Rasmussen Reports does a daily rolling poll on presidential approval and they report the issue in a way I find odd. (All quotes and data from that same cite.)
And then they put up a graphic that shows how the Strongly Disapprove numbers are higher than the Strongly Approve numbers. Today the gap is -13. When I get daily Rasmussen Reports, this is the number they report.
A line later:
This is the metric I expect of presidential approval polling, and this is the one that doesn’t get a graph. (ETA: Er, yes it does. I need to learn how to read. But this graph does come a couple of paragraphs later, so it’s not the more touted graph.)
Why would subtracting the number who Strongly Disapprove from the number who Strongly Approve be valuable, other than as an aside? What does this bit of number crunching actually tell us, practically speaking, that the traditional Approve/Disapprove numbers don’t?
Rasmussen is often accused of massaging their data in a way that supports Republicans. This is the type of thing that gets them that reputation. Since Obama’s opponents will “Strongly disapprove” of, say, any attempt at universal health care, while many of his supporters will only “Somewhat Approve” his particular plan, it exaggerates hostility to the President. That’s why they’re using that metric.
It does somewhat make sense that the “strongly approve/disapprove” should be weighted higher than weak support or disapproval. Although you’d still want to take the latter into account.

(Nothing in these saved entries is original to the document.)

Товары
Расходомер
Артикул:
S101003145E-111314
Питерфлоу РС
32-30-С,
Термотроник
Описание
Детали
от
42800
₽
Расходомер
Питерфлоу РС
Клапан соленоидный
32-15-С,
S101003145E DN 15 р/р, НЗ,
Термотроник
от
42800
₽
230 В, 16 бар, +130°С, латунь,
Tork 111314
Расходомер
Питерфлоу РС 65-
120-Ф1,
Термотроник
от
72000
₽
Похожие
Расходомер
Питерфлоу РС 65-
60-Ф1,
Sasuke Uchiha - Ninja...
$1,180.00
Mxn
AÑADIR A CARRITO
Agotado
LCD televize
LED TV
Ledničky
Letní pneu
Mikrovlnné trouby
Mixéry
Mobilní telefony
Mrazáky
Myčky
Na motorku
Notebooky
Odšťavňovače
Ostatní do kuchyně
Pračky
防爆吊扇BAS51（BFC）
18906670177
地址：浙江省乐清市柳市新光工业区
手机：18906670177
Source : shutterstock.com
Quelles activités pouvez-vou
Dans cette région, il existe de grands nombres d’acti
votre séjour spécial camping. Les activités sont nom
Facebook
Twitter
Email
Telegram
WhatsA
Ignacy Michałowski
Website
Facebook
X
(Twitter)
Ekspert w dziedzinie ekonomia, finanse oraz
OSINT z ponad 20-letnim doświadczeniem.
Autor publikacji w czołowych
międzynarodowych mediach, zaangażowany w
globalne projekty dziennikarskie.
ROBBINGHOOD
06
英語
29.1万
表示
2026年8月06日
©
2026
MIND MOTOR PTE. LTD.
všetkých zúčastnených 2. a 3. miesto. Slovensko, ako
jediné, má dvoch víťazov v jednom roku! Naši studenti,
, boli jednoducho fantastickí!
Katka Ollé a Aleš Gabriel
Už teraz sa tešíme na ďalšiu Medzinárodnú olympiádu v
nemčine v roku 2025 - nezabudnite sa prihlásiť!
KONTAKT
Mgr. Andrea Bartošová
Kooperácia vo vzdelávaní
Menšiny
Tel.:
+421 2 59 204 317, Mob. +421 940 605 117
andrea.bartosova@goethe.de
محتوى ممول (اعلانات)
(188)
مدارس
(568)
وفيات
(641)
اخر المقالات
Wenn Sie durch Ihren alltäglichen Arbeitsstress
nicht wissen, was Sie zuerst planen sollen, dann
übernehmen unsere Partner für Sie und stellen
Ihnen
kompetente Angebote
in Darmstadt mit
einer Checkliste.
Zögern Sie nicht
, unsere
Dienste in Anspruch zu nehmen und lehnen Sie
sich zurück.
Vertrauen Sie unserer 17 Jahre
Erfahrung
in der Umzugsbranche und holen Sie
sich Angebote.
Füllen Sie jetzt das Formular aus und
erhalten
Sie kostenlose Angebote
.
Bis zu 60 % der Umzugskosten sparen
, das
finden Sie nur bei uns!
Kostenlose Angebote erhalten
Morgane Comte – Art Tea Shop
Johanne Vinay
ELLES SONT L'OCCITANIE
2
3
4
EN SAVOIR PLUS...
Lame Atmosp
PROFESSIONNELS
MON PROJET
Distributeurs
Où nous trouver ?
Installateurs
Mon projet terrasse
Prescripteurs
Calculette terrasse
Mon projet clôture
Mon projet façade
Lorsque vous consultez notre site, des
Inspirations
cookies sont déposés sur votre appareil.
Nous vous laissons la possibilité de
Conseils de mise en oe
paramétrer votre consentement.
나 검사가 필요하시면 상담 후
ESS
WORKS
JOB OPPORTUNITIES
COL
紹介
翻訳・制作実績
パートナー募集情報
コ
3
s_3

The vast majority of political polls are garbage designed to gather particular responses or operate as a ‘push’ to affect the opinion of the pollee. The politicians private pollsters will take the numbers from some of these polls and re-weight them because they understand the manipulation going on.
Old anecdote, can’t verify the source, circa 1900:
Seminary students in a poll were asked if it was allowable to smoke while praying. 100% of the students responded unanimously “no”. When asked if it was allowable to pray while smoking, 100% responded “yes”.
Just like a prosecutor indicting a ham sandwich, a pollster can get any result they want.
I do believe that there is possibly some value to strongly approve vs strongly disapprove. I don’t think it’s as important as general approval vs disapproval, and it’s even less valuable than direct head-to-head polls. 54% of the country may disapprove of Obama, but if 60% disapprove of Romney, that’s going to be the deciding factor in the election.
I love it! Those really are two different questions, although they sound the same. It being allowable to pray while smoking does not mean that it is allowable to smoke in the first place. It merely implies it. And that’s how push pulling works: throw assumptions into the questions, and people who affirmed will defend that assumption, despite it being something they are actually against.